Last week’s Walking Dead instalment was very much a classic slice of old-school horror and for the follow-up, the show is certainly not cranking down the tension. In fact, there’s so much duplicity and strategy, blood, sweat and tears in the mix that this feels more like a visit to Westeros than Atlanta. Thankfully deadly armies are always better-looking when lensed in the glow of fire and dirt and as the inhabitants of Hilltop gird their loins and plant their feet firmly for the oncoming horde, there’s certainly a sense that AMC decided to provide their own battle of Winterfell if on a slightly smaller budget and without the help of any nearby dragons.
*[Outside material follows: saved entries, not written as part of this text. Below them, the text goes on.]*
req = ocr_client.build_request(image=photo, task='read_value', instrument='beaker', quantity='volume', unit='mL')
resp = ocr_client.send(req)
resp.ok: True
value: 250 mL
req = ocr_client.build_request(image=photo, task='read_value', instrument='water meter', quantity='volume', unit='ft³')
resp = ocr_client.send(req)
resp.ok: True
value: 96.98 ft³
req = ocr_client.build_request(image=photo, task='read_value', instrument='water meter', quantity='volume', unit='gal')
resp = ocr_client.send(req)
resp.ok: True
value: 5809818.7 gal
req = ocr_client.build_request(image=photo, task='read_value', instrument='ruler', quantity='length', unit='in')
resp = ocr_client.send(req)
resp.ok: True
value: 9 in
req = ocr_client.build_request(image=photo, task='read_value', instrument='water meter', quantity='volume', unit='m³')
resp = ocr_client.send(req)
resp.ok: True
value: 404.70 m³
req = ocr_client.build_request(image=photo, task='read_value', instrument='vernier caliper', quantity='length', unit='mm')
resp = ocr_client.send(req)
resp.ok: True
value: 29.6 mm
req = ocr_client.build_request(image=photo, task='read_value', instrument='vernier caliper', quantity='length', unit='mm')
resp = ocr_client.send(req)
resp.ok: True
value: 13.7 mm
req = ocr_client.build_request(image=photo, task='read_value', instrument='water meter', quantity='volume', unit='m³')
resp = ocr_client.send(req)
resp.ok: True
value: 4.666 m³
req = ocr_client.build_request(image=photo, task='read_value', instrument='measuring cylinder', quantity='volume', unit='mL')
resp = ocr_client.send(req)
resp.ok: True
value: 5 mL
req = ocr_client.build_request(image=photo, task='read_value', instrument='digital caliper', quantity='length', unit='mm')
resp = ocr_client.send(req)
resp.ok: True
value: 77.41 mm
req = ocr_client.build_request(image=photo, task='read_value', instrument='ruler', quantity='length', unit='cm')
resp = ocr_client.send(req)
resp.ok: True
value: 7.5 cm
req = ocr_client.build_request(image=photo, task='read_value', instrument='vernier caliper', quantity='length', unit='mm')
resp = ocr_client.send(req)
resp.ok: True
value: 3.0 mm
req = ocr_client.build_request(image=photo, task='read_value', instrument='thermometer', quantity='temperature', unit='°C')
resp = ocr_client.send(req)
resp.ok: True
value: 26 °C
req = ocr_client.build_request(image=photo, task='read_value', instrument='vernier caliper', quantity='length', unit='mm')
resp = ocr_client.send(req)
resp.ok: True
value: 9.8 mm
Most of the ensemble main players get quality screen-time. Eugene has some great scenes talking through his ham-radio to the unseen Stephanie and John Dermitt demonstrates an impressive set of vocal cords when his dulcet tones accompany a montage of the Hilltoppers getting ready. Carol (Melissa McBride) is still in torment over recent losses and recent decisions, yet seems to make space for bedtime with Eziekiel (Khary Payton) and a mutual, if distancing, level-playingfield with Daryl (Norman Reedus). She also has a frank and open talk with Lydia (Cassady McClincy) which works well.
Though Alpha (consistently played with delicious zeal by the committed Samantha Morton) is clearly a mad as a bag of spanners, the character is constantly out-thinking her enemies and – with the apparent aid of Jeffrey Dean Morgan’s Negan – our heroes are clearly in serious trouble. It’s interesting to note how far the show has come in recent seasons where my wife and I can watch the show and be aching for Alpha to meet her maker in the most telling, grisly, karmaic way possible and yet are keeping preferences for Negan’s fate under advisement. Because… while Negan has committed awful crimes for which we once held the same distaste, it’s still not quite clear whether Negan is fully onboard with Alpha’s apocalyptic plans and whether his idea to make the Hilltoppers surrender rather than be massacred is his idea of mercy or just a further piece of personal weaponry in his survivalist repertoire (Would he really sign-off on anything that risked killing Judith Grimes?). It’s also interesting that Morgan, a physically-imposing guy at the best of times, gives us a tired and drawn-faced Negan here – still full-on with the wise-cracks but looking just a tad diminished from his time roughing it with The Whisperers. Still, it would certainly be wrong to count him out any time soon…
There are still five episodes beyond this in the current run, but at the very least Morning Star‘s mix of high-stakes action and character emotion genuinely feels more like the first-part of a finale-level climax and if this is the new standard for The Walking Dead, then there’s certainly life left in the franchise yet.